After all the damage done by Chalabi, who has virtually no constituency in Iraq, why does he have any influence at all? True, there is his sheer skill as a political fixer and influence peddler. He continues to wield power as chairman of the Accountability and Justice Commission (the new name for his old De-Baathification committee, set up soon after the US invasion). And as American officials have acknowledged, he has close ties with Iran and its Revolutionary Guard.
But according to several Iraqi businessmen and American officials, another key to Chalabi’s resurgent influence–one that has received far less attention from the news media–is his connection to Iraq’s banking sector. The man whose organization, the Iraqi National Congress, received tens of millions of US taxpayers dollars in the run up to the Iraq war–and who was convicted in a massive bank fraud case in Jordan–is believed to have immense influence over banking in Iraq today.

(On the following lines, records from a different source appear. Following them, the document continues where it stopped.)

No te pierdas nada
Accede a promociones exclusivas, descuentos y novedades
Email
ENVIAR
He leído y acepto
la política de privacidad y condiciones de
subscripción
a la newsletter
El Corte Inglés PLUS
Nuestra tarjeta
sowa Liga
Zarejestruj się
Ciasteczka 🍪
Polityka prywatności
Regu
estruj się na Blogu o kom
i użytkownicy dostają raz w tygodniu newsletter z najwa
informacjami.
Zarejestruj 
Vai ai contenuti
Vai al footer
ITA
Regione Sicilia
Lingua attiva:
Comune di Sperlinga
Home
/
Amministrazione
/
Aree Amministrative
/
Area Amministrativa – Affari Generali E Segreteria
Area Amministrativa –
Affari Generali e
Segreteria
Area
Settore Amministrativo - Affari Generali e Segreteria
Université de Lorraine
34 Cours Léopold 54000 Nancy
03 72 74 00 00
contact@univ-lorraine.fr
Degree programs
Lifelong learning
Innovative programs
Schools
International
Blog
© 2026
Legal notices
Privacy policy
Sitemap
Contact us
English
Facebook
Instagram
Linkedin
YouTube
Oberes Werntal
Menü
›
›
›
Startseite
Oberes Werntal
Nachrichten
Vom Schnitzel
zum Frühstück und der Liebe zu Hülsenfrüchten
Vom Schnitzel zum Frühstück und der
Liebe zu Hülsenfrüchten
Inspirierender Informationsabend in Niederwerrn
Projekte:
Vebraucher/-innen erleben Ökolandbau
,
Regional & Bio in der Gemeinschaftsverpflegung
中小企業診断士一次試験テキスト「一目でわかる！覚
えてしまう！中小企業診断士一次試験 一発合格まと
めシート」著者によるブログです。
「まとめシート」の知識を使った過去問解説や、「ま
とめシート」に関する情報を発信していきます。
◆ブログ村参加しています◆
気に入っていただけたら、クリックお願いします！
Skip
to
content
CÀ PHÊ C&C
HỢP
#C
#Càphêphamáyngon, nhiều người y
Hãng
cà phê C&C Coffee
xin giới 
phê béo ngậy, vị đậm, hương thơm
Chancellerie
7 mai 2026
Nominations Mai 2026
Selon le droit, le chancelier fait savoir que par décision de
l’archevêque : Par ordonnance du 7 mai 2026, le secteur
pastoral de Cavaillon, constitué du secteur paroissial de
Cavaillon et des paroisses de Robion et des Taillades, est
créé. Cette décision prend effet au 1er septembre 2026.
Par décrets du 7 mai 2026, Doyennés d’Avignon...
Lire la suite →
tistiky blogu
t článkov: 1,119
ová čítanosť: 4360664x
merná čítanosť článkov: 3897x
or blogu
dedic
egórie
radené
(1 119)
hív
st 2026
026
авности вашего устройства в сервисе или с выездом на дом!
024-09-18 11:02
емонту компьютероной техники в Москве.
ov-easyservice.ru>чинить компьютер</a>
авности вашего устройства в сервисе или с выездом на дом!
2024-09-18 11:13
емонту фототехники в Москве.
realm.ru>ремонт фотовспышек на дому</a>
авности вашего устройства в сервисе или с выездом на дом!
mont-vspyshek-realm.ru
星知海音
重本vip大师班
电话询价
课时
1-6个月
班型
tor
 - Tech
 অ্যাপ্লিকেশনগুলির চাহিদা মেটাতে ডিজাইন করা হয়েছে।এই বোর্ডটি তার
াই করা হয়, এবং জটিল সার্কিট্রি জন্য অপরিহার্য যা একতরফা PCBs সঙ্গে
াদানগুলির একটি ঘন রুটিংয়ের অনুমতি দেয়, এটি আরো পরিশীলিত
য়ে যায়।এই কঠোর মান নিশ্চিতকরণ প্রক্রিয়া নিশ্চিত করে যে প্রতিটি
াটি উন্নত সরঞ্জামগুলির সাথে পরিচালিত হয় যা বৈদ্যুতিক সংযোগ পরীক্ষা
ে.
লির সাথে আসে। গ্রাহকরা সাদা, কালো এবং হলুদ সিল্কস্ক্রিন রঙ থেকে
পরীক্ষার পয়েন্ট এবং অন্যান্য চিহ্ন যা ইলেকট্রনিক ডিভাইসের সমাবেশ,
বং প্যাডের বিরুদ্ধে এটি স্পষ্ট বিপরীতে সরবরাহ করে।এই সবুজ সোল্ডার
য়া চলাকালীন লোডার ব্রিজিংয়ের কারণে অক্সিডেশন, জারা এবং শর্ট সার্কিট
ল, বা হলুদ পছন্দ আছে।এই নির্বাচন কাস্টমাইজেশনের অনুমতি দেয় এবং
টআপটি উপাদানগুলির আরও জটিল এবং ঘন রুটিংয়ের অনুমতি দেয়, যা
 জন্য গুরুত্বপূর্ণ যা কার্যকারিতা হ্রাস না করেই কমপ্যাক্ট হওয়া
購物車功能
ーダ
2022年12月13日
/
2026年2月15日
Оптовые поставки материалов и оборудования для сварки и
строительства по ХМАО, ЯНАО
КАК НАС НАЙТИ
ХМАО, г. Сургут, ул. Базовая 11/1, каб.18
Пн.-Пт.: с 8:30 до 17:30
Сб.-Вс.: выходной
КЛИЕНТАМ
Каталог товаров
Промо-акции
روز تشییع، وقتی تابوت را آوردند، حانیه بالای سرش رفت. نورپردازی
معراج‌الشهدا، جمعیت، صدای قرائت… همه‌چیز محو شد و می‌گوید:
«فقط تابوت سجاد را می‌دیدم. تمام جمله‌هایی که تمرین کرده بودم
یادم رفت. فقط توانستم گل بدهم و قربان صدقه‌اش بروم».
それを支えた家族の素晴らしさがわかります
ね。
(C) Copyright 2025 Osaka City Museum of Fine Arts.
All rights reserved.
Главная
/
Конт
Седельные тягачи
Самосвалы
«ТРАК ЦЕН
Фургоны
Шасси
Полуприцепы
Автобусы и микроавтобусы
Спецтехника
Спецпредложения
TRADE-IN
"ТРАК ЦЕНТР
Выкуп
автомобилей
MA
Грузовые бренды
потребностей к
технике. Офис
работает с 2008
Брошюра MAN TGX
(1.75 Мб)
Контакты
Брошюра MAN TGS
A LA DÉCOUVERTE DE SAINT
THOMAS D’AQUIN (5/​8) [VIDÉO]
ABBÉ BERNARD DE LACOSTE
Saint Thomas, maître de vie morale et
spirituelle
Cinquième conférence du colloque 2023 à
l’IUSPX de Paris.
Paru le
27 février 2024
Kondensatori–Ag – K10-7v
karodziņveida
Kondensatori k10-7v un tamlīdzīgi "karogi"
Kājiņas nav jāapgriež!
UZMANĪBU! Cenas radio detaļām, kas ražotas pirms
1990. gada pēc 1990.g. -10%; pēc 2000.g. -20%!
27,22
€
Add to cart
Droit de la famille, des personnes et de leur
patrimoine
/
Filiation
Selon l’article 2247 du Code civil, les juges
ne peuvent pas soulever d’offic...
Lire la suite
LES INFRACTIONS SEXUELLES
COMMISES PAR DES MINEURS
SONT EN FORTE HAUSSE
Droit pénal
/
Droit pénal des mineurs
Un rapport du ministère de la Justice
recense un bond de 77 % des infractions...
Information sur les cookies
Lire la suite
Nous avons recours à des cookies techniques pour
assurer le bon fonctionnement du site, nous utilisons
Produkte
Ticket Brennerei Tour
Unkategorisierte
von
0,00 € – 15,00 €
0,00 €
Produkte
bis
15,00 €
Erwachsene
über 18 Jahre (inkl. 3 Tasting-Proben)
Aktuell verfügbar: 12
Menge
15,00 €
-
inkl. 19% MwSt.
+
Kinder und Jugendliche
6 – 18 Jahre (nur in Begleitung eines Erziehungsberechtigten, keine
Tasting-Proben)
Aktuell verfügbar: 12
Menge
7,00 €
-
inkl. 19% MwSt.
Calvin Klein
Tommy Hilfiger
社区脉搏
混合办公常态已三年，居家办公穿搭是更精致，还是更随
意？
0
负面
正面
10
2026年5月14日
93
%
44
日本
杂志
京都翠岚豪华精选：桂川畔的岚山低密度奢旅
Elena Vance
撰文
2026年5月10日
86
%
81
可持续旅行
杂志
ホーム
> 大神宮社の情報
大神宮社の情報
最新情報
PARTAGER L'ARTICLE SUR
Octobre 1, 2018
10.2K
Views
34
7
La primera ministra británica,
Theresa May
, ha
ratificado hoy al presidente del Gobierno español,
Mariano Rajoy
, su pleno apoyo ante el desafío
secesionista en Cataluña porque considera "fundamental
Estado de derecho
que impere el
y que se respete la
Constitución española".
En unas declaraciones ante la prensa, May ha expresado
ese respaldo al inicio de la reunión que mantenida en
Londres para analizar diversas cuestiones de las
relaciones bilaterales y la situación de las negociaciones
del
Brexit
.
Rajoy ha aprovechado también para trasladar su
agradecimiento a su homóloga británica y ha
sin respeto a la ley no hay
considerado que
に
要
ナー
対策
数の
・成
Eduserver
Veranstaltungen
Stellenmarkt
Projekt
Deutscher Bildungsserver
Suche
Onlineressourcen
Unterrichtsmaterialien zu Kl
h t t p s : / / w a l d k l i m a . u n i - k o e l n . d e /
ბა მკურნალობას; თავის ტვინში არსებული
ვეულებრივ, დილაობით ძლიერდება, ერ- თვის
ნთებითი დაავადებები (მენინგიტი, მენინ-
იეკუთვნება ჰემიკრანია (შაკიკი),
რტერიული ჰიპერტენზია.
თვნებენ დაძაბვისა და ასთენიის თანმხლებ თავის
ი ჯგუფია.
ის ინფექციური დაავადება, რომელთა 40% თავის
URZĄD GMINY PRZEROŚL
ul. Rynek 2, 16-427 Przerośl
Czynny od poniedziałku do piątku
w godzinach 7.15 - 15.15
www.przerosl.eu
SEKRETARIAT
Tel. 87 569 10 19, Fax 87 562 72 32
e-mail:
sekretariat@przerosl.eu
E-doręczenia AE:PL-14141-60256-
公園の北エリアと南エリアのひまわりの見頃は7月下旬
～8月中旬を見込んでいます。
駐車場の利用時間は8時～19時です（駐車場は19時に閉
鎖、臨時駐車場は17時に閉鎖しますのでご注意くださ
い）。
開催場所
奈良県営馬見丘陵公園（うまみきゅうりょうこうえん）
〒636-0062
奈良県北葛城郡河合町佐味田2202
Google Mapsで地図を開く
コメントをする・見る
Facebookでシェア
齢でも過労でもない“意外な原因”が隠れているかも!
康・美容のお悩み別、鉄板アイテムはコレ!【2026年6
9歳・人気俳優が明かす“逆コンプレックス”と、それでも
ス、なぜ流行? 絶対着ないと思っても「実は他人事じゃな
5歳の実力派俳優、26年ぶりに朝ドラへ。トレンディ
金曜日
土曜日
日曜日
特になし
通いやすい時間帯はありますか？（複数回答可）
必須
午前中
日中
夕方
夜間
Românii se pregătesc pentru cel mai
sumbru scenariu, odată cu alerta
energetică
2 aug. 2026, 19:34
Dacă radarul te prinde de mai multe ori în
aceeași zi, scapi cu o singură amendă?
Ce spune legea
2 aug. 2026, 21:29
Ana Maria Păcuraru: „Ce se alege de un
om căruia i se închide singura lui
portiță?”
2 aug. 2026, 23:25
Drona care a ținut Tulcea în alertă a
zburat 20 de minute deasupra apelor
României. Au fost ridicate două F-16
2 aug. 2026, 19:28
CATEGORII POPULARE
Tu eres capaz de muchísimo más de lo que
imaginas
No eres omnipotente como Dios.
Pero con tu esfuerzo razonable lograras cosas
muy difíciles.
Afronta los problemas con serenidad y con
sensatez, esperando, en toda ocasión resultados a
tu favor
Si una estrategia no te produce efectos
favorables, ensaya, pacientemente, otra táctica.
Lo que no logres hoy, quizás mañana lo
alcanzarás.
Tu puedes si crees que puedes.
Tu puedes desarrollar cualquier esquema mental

The first place to look for Chalabi’s touch is the Trade Bank of Iraq, which handles virtually all international purchases made by Iraq’s government. By 2008, it was a $10 billion operation. Though it is owned by the government of Iraq, it operates independently as a commercial bank. Ahmad Chalabi handpicked its president and CEO back in 2003, nominating his grandnephew, Hussein Al-Uzri, who had spent years in various Chalabi family businesses. Then-US viceroy Paul Bremer confirmed Chalabi’s choice, creating the Trade Bank with a stroke of his pen, and Al-Uzri has stayed tenaciously in place through the tenures of three prime ministers.
"If you got me a job," said one American banking official in an interview, "I’d be loyal. Wouldn’t you? I don’t think I need to point out to you how important family is in the Middle East."
Iraqis and American officials say it is widely believed that Chalabi has at least some influence over the bank. "You can infer control," the American official explained, acknowledging that such inferences do not amount to proof. Of course, it is possible that Chalabi maintains a hands-off stance, and avoids all talk about business with his grandnephew when they meet. But even if he does, businessmen are well aware of the connections. And the perception itself is important.
The man who runs TBI wields great influence over Iraq’s government ministries because the bank has a monopoly on issuing letters of credit for the government (except on military items). It is the only place to go for any Iraqi Ministry that needs to purchase goods overseas: wheat, generators, soap, fertilizer or medicines. That means the bank, if it so desired, could easily ask for political favors in exchange, bank experts and businesspeople say.
Unlike most banks that issue letters of credit, TBI requires that its customers–the various ministries in Iraq–deposit the entire value of the letter in the bank. That deposit stays there until the transaction finally goes through. So a huge chunk of Iraq’s oil revenue must pass through the bank.